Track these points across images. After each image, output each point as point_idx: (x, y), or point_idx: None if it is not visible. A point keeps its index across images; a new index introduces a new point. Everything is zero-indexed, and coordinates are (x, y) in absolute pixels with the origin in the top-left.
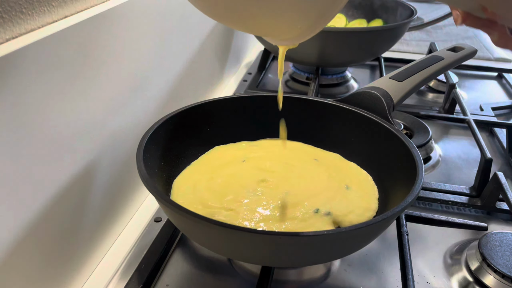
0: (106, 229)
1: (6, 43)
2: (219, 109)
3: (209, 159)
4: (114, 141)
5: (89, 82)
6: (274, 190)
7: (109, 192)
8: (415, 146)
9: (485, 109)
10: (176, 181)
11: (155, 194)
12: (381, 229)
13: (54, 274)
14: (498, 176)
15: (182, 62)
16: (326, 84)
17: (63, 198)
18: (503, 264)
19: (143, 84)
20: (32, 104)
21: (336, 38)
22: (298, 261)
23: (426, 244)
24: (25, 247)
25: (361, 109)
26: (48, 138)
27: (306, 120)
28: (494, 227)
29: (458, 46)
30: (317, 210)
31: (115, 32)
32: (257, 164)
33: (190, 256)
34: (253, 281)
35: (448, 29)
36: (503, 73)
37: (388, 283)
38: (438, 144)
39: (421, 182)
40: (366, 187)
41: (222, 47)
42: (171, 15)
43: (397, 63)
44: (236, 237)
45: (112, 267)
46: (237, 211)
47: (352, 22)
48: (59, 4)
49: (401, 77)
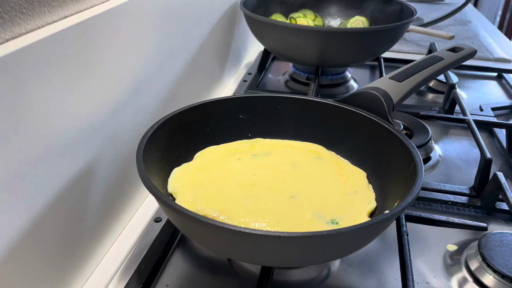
0: (106, 229)
1: (6, 43)
2: (219, 109)
3: (208, 158)
4: (114, 141)
5: (89, 82)
6: (274, 190)
7: (109, 192)
8: (415, 146)
9: (485, 109)
10: (175, 180)
11: (155, 194)
12: (381, 229)
13: (54, 274)
14: (498, 176)
15: (182, 62)
16: (326, 85)
17: (63, 198)
18: (503, 264)
19: (143, 84)
20: (32, 104)
21: (336, 38)
22: (298, 261)
23: (426, 244)
24: (25, 247)
25: (361, 109)
26: (48, 138)
27: (306, 120)
28: (494, 227)
29: (458, 46)
30: (320, 214)
31: (115, 32)
32: (258, 164)
33: (190, 256)
34: (253, 281)
35: (448, 29)
36: (503, 73)
37: (388, 283)
38: (438, 144)
39: (421, 182)
40: (366, 187)
41: (222, 47)
42: (171, 15)
43: (397, 63)
44: (236, 238)
45: (112, 267)
46: (237, 211)
47: (351, 20)
48: (59, 4)
49: (401, 77)
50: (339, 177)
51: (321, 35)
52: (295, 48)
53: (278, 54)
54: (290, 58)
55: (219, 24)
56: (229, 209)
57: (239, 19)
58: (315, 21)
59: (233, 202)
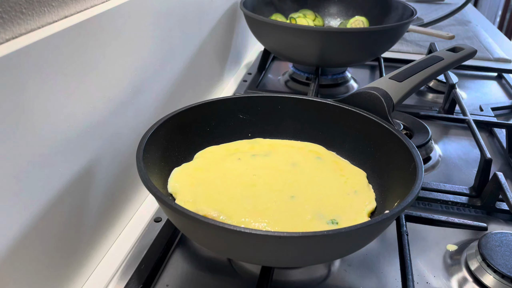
0: (106, 229)
1: (6, 43)
2: (219, 109)
3: (208, 158)
4: (114, 141)
5: (89, 82)
6: (274, 190)
7: (109, 192)
8: (415, 146)
9: (485, 110)
10: (175, 180)
11: (155, 194)
12: (381, 229)
13: (54, 274)
14: (498, 176)
15: (182, 62)
16: (326, 84)
17: (63, 198)
18: (503, 264)
19: (143, 84)
20: (32, 104)
21: (336, 38)
22: (298, 261)
23: (426, 244)
24: (25, 247)
25: (361, 109)
26: (48, 138)
27: (306, 120)
28: (494, 227)
29: (458, 47)
30: (320, 214)
31: (115, 32)
32: (258, 164)
33: (190, 256)
34: (253, 281)
35: (448, 29)
36: (503, 73)
37: (388, 283)
38: (438, 144)
39: (421, 182)
40: (366, 187)
41: (222, 47)
42: (171, 15)
43: (397, 63)
44: (236, 238)
45: (112, 267)
46: (237, 211)
47: (351, 20)
48: (59, 4)
49: (401, 77)
50: (339, 177)
51: (321, 35)
52: (295, 48)
53: (278, 54)
54: (290, 58)
55: (219, 24)
56: (229, 209)
57: (239, 19)
58: (315, 21)
59: (233, 202)
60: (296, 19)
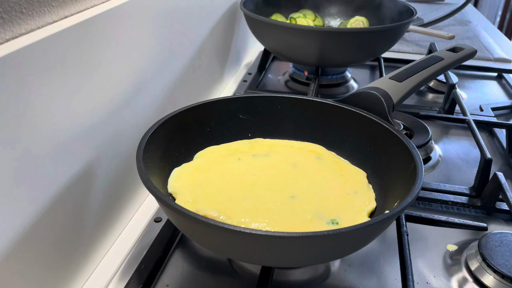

Required work: Apart from the pictures, every record must be set down exactly.

Answer box:
Track these points across images. After each image, output each point as point_idx: (x, y), or point_idx: None if it is not visible. A point keeps its index across images; a new index introduces a new point. Everything is zero-indexed, and coordinates are (x, y) in absolute pixels with the origin in the top-left.
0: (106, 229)
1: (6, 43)
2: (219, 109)
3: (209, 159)
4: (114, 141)
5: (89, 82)
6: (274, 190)
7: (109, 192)
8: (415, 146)
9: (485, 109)
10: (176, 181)
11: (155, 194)
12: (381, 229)
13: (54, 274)
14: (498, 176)
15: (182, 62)
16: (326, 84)
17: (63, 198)
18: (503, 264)
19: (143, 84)
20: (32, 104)
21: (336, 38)
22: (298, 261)
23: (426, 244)
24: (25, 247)
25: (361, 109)
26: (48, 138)
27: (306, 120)
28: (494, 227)
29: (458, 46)
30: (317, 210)
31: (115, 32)
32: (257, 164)
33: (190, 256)
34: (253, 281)
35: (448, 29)
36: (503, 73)
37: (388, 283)
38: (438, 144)
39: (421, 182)
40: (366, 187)
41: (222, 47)
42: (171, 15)
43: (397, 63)
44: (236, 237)
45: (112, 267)
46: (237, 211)
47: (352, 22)
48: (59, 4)
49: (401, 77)
0: (106, 229)
1: (6, 43)
2: (219, 109)
3: (208, 158)
4: (114, 141)
5: (89, 82)
6: (274, 190)
7: (109, 192)
8: (415, 146)
9: (485, 109)
10: (175, 180)
11: (155, 194)
12: (381, 229)
13: (54, 274)
14: (498, 176)
15: (182, 62)
16: (326, 85)
17: (63, 198)
18: (503, 264)
19: (143, 84)
20: (32, 104)
21: (336, 38)
22: (298, 261)
23: (426, 244)
24: (25, 247)
25: (361, 109)
26: (48, 138)
27: (306, 120)
28: (494, 227)
29: (458, 46)
30: (320, 214)
31: (115, 32)
32: (258, 164)
33: (190, 256)
34: (253, 281)
35: (448, 29)
36: (503, 73)
37: (388, 283)
38: (438, 144)
39: (421, 182)
40: (366, 187)
41: (222, 47)
42: (171, 15)
43: (397, 63)
44: (236, 238)
45: (112, 267)
46: (237, 211)
47: (351, 20)
48: (59, 4)
49: (401, 77)
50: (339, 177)
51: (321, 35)
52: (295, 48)
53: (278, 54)
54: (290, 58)
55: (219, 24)
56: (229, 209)
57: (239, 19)
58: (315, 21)
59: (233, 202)
0: (106, 229)
1: (6, 43)
2: (219, 109)
3: (208, 158)
4: (114, 141)
5: (89, 82)
6: (274, 190)
7: (109, 192)
8: (415, 146)
9: (485, 110)
10: (175, 180)
11: (155, 194)
12: (381, 229)
13: (54, 274)
14: (498, 176)
15: (182, 62)
16: (326, 84)
17: (63, 198)
18: (503, 264)
19: (143, 84)
20: (32, 104)
21: (336, 38)
22: (298, 261)
23: (426, 244)
24: (25, 247)
25: (361, 109)
26: (48, 138)
27: (306, 120)
28: (494, 227)
29: (458, 47)
30: (320, 214)
31: (115, 32)
32: (258, 164)
33: (190, 256)
34: (253, 281)
35: (448, 29)
36: (503, 73)
37: (388, 283)
38: (438, 144)
39: (421, 182)
40: (366, 187)
41: (222, 47)
42: (171, 15)
43: (397, 63)
44: (236, 238)
45: (112, 267)
46: (237, 211)
47: (351, 20)
48: (59, 4)
49: (401, 77)
50: (339, 177)
51: (321, 35)
52: (295, 48)
53: (278, 54)
54: (290, 58)
55: (219, 24)
56: (229, 209)
57: (239, 19)
58: (315, 21)
59: (233, 202)
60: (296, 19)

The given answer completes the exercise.